TASK:
Reproduce the text of every item below verbatim, keeping each line break. Leave the pictures out of the output.

PROVIDED DATA:
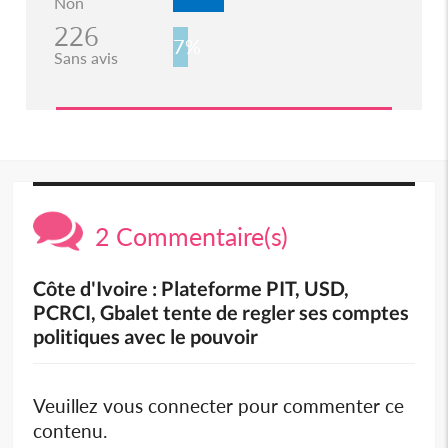
Non
226
7%
Sans avis
2 Commentaire(s)
Côte d'Ivoire : Plateforme PIT, USD,
PCRCI, Gbalet tente de regler ses comptes
politiques avec le pouvoir
Veuillez vous connecter pour commenter ce
contenu.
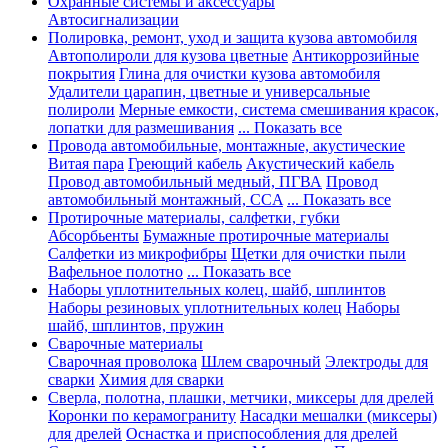
Охранные системы и аксессуары
Автосигнализации
Полировка, ремонт, уход и защита кузова автомобиля
Автополироли для кузова цветные
Антикоррозийные
покрытия
Глина для очистки кузова автомобиля
Удалители царапин, цветные и универсальные
полироли
Мерные емкости, система смешивания красок,
лопатки для размешивания
... Показать все
Провода автомобильные, монтажные, акустические
Витая пара
Греющий кабель
Акустический кабель
Провод автомобильный медный, ПГВА
Провод
автомобильный монтажный, CCA
... Показать все
Протирочные материалы, салфетки, губки
Абсорбьенты
Бумажные протирочные материалы
Салфетки из микрофибры
Щетки для очистки пыли
Вафельное полотно
... Показать все
Наборы уплотнительных колец, шайб, шплинтов
Наборы резиновых уплотнительных колец
Наборы
шайб, шплинтов, пружин
Сварочные материалы
Сварочная проволока
Шлем сварочный
Электроды для
сварки
Химия для сварки
Сверла, полотна, плашки, метчики, миксеры для дрелей
Коронки по керамограниту
Насадки мешалки (миксеры)
для дрелей
Оснастка и приспособления для дрелей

FINISHED EXERCISE:
Non
226
7%
Sans avis
2 Commentaire(s)
Côte d'Ivoire : Plateforme PIT, USD,
PCRCI, Gbalet tente de regler ses comptes
politiques avec le pouvoir
Veuillez vous connecter pour commenter ce
contenu.
Охранные системы и аксессуары
Автосигнализации
Полировка, ремонт, уход и защита кузова автомобиля
Автополироли для кузова цветные
Антикоррозийные
покрытия
Глина для очистки кузова автомобиля
Удалители царапин, цветные и универсальные
полироли
Мерные емкости, система смешивания красок,
лопатки для размешивания
... Показать все
Провода автомобильные, монтажные, акустические
Витая пара
Греющий кабель
Акустический кабель
Провод автомобильный медный, ПГВА
Провод
автомобильный монтажный, CCA
... Показать все
Протирочные материалы, салфетки, губки
Абсорбьенты
Бумажные протирочные материалы
Салфетки из микрофибры
Щетки для очистки пыли
Вафельное полотно
... Показать все
Наборы уплотнительных колец, шайб, шплинтов
Наборы резиновых уплотнительных колец
Наборы
шайб, шплинтов, пружин
Сварочные материалы
Сварочная проволока
Шлем сварочный
Электроды для
сварки
Химия для сварки
Сверла, полотна, плашки, метчики, миксеры для дрелей
Коронки по керамограниту
Насадки мешалки (миксеры)
для дрелей
Оснастка и приспособления для дрелей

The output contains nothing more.